#### [What the task asks]
Once you have read the entries below, repeat all of them exactly.

#### [Data shown]

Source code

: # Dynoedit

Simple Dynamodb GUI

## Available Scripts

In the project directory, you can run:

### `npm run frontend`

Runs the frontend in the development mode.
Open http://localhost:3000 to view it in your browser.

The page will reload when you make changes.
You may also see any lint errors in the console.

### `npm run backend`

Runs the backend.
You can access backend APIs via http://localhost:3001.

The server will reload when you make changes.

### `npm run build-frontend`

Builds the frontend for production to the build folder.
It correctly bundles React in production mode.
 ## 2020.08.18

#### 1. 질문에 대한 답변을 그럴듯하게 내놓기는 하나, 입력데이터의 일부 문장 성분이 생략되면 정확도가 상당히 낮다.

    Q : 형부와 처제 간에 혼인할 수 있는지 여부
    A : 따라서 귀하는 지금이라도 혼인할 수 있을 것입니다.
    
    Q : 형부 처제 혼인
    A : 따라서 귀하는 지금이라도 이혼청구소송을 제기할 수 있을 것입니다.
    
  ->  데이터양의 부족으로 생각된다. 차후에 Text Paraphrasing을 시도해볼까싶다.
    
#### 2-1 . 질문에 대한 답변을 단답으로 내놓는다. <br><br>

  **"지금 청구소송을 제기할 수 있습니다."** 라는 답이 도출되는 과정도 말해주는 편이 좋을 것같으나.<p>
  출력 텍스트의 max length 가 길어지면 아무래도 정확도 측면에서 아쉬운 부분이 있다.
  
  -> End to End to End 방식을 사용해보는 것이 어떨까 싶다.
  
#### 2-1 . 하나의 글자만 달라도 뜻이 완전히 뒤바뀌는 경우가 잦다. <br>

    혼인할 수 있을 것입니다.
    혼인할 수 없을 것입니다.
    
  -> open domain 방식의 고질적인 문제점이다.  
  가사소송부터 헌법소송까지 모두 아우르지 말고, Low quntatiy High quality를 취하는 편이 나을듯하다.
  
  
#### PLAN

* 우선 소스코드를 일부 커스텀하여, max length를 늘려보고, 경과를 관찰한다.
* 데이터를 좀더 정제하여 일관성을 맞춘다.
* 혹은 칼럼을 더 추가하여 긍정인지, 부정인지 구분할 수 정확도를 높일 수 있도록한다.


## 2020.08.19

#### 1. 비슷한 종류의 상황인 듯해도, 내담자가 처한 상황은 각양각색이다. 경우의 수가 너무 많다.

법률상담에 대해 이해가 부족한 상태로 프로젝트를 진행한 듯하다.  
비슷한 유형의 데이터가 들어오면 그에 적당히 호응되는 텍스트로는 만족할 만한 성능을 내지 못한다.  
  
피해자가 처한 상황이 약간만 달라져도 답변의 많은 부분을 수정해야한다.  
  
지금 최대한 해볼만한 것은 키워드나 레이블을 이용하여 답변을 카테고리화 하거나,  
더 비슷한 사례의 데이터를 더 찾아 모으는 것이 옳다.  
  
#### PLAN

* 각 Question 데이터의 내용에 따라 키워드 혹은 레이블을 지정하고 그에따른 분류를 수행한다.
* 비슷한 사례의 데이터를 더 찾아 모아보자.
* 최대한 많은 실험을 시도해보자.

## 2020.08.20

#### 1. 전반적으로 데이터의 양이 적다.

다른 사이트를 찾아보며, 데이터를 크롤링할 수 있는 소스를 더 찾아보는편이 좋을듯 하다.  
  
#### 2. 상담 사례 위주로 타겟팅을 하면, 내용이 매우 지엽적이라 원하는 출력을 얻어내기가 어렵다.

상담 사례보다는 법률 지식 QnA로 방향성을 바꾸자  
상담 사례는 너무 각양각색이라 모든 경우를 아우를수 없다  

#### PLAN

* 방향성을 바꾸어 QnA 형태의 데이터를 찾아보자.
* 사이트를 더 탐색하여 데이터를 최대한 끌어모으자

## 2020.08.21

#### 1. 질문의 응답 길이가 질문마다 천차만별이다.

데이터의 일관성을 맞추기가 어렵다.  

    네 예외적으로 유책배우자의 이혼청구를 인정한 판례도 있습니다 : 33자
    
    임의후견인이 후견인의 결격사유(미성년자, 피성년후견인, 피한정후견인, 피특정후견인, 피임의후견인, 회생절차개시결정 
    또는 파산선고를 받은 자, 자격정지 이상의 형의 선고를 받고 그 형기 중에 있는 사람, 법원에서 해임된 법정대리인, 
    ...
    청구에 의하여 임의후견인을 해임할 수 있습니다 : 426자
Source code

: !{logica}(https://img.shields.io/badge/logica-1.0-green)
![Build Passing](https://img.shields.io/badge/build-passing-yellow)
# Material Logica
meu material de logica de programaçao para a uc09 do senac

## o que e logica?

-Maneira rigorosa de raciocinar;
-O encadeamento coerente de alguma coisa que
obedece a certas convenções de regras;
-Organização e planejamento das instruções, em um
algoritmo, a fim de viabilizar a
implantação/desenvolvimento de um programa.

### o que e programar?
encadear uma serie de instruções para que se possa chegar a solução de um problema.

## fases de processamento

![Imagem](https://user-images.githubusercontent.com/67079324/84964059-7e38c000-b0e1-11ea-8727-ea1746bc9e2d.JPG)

#### [Answer for the task]
Source code

: # Dynoedit

Simple Dynamodb GUI

## Available Scripts

In the project directory, you can run:

### `npm run frontend`

Runs the frontend in the development mode.
Open http://localhost:3000 to view it in your browser.

The page will reload when you make changes.
You may also see any lint errors in the console.

### `npm run backend`

Runs the backend.
You can access backend APIs via http://localhost:3001.

The server will reload when you make changes.

### `npm run build-frontend`

Builds the frontend for production to the build folder.
It correctly bundles React in production mode.
 ## 2020.08.18

#### 1. 질문에 대한 답변을 그럴듯하게 내놓기는 하나, 입력데이터의 일부 문장 성분이 생략되면 정확도가 상당히 낮다.

    Q : 형부와 처제 간에 혼인할 수 있는지 여부
    A : 따라서 귀하는 지금이라도 혼인할 수 있을 것입니다.
    
    Q : 형부 처제 혼인
    A : 따라서 귀하는 지금이라도 이혼청구소송을 제기할 수 있을 것입니다.
    
  ->  데이터양의 부족으로 생각된다. 차후에 Text Paraphrasing을 시도해볼까싶다.
    
#### 2-1 . 질문에 대한 답변을 단답으로 내놓는다. <br><br>

  **"지금 청구소송을 제기할 수 있습니다."** 라는 답이 도출되는 과정도 말해주는 편이 좋을 것같으나.<p>
  출력 텍스트의 max length 가 길어지면 아무래도 정확도 측면에서 아쉬운 부분이 있다.
  
  -> End to End to End 방식을 사용해보는 것이 어떨까 싶다.
  
#### 2-1 . 하나의 글자만 달라도 뜻이 완전히 뒤바뀌는 경우가 잦다. <br>

    혼인할 수 있을 것입니다.
    혼인할 수 없을 것입니다.
    
  -> open domain 방식의 고질적인 문제점이다.  
  가사소송부터 헌법소송까지 모두 아우르지 말고, Low quntatiy High quality를 취하는 편이 나을듯하다.
  
  
#### PLAN

* 우선 소스코드를 일부 커스텀하여, max length를 늘려보고, 경과를 관찰한다.
* 데이터를 좀더 정제하여 일관성을 맞춘다.
* 혹은 칼럼을 더 추가하여 긍정인지, 부정인지 구분할 수 정확도를 높일 수 있도록한다.


## 2020.08.19

#### 1. 비슷한 종류의 상황인 듯해도, 내담자가 처한 상황은 각양각색이다. 경우의 수가 너무 많다.

법률상담에 대해 이해가 부족한 상태로 프로젝트를 진행한 듯하다.  
비슷한 유형의 데이터가 들어오면 그에 적당히 호응되는 텍스트로는 만족할 만한 성능을 내지 못한다.  
  
피해자가 처한 상황이 약간만 달라져도 답변의 많은 부분을 수정해야한다.  
  
지금 최대한 해볼만한 것은 키워드나 레이블을 이용하여 답변을 카테고리화 하거나,  
더 비슷한 사례의 데이터를 더 찾아 모으는 것이 옳다.  
  
#### PLAN

* 각 Question 데이터의 내용에 따라 키워드 혹은 레이블을 지정하고 그에따른 분류를 수행한다.
* 비슷한 사례의 데이터를 더 찾아 모아보자.
* 최대한 많은 실험을 시도해보자.

## 2020.08.20

#### 1. 전반적으로 데이터의 양이 적다.

다른 사이트를 찾아보며, 데이터를 크롤링할 수 있는 소스를 더 찾아보는편이 좋을듯 하다.  
  
#### 2. 상담 사례 위주로 타겟팅을 하면, 내용이 매우 지엽적이라 원하는 출력을 얻어내기가 어렵다.

상담 사례보다는 법률 지식 QnA로 방향성을 바꾸자  
상담 사례는 너무 각양각색이라 모든 경우를 아우를수 없다  

#### PLAN

* 방향성을 바꾸어 QnA 형태의 데이터를 찾아보자.
* 사이트를 더 탐색하여 데이터를 최대한 끌어모으자

## 2020.08.21

#### 1. 질문의 응답 길이가 질문마다 천차만별이다.

데이터의 일관성을 맞추기가 어렵다.  

    네 예외적으로 유책배우자의 이혼청구를 인정한 판례도 있습니다 : 33자
    
    임의후견인이 후견인의 결격사유(미성년자, 피성년후견인, 피한정후견인, 피특정후견인, 피임의후견인, 회생절차개시결정 
    또는 파산선고를 받은 자, 자격정지 이상의 형의 선고를 받고 그 형기 중에 있는 사람, 법원에서 해임된 법정대리인, 
    ...
    청구에 의하여 임의후견인을 해임할 수 있습니다 : 426자
Source code

: !{logica}(https://img.shields.io/badge/logica-1.0-green)
![Build Passing](https://img.shields.io/badge/build-passing-yellow)
# Material Logica
meu material de logica de programaçao para a uc09 do senac

## o que e logica?

-Maneira rigorosa de raciocinar;
-O encadeamento coerente de alguma coisa que
obedece a certas convenções de regras;
-Organização e planejamento das instruções, em um
algoritmo, a fim de viabilizar a
implantação/desenvolvimento de um programa.

### o que e programar?
encadear uma serie de instruções para que se possa chegar a solução de um problema.

## fases de processamento

![Imagem](https://user-images.githubusercontent.com/67079324/84964059-7e38c000-b0e1-11ea-8727-ea1746bc9e2d.JPG)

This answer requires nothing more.